Preoperative Chemo Acceptable in Soft-Tissue Sarcoma

September 8, 2015

Preoperative chemotherapy, both with or without concurrent radiotherapy, is feasible among patients with localized, high-risk soft-tissue sarcoma, according to a new phase III trial.

Preoperative chemotherapy, both with or without concurrent radiotherapy (RT), is feasible among patients with localized, high-risk soft-tissue sarcoma, according to a new phase III trial.

The trial, conducted by the Italian Sarcoma Group and the Spanish Sarcoma group, previously found that 3 cycles of adjuvant chemotherapy are not inferior to 5 cycles with regard to overall survival and relapse-free survival. The new report, led by Alessandro Gronchi, MD, of the Istituto Nazionale dei Tumori in Milan, Italy, focused on the toxicity of the preoperative chemotherapy and the feasibility of combining it with RT in selected patients.

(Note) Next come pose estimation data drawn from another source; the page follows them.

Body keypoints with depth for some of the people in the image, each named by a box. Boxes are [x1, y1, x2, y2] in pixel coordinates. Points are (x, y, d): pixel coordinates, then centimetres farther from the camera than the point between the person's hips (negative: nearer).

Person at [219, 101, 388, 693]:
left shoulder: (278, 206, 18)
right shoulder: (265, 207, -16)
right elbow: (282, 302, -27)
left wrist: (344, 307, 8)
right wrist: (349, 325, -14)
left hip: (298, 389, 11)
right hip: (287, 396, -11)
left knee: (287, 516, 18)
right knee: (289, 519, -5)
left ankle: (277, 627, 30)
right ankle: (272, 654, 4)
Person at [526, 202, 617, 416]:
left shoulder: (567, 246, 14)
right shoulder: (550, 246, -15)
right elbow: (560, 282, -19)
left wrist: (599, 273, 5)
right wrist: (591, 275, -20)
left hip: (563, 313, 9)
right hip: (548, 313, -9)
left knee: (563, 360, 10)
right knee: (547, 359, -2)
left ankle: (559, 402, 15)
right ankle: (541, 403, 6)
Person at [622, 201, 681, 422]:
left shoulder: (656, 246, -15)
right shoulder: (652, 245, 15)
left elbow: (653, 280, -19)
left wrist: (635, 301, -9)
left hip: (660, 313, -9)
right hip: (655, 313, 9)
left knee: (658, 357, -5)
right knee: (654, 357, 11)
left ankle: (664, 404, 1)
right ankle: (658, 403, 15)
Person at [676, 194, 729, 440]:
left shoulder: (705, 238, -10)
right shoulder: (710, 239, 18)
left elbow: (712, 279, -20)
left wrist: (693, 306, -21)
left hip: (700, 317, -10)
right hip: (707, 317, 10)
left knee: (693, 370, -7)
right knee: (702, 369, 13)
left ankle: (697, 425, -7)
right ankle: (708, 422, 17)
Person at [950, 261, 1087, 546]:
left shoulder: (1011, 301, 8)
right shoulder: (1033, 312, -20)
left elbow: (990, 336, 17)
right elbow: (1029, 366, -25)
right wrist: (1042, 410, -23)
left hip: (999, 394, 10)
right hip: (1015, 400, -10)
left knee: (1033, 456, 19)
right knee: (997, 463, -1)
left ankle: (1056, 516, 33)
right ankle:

The study included 321 patients randomized to either 3 preoperative cycles of epirubicin plus ifosfamide or those 3 cycles plus 2 postoperative cycles; 303 of those patients were included in this analysis. A total of 152 patients received concurrent RT preoperatively, at a total dose of 44 to 50 Gy, and 126 patients received postoperative RT.

Grade 4 leucopenia occurred in 61.4% of all patients in the trial. Grade 3/4 anemia occurred in 22.4% of patients, and grade 3/4 thrombocytopenia occurred in 23.8%. There were no fatal toxicities.

Among only those patients who underwent concurrent preoperative RT, 66.4% experienced grade 4 leucopenia, 24.3% experienced grade 3/4 anemia, and 31.6% experienced grade 3/4 thrombocytopenia. In the patients who received preoperative chemotherapy alone, these rates were 56.3%, 20.5%, and 15.9%, respectively.

The rates of those complications were slightly higher in a subgroup of patients aged 65 years and older, at 71.8%, 23.1%, and 38.5%, respectively. Wound complications were seen in 17.1% of patients who received preoperative RT, and in 9.9% of those receiving chemotherapy alone; wound complications occurred in 17.9% of the elderly patients subgroup.

The mean overall chemotherapeutic dose intensity was 94.9%, and the average relative dose intensity was 93.9% in preoperative RT patients and 95.5% in chemotherapy alone patients; it was 92.6% in elderly patients.

Logistic regression analysis showed that only gender was significantly associated with grade 4 leucopenia, with female patients 2.5 times as likely to develop the complication. This was also true for grade 3/4 anemia, while both age and preoperative RT were both significantly associated with grade 3/4 thrombocytopenia.

“In conclusion, concomitant chemotherapy/RT can be proposed for patients with soft-tissue sarcoma when surgical reasons suggest that major preoperative shrinkage may help,” the authors wrote.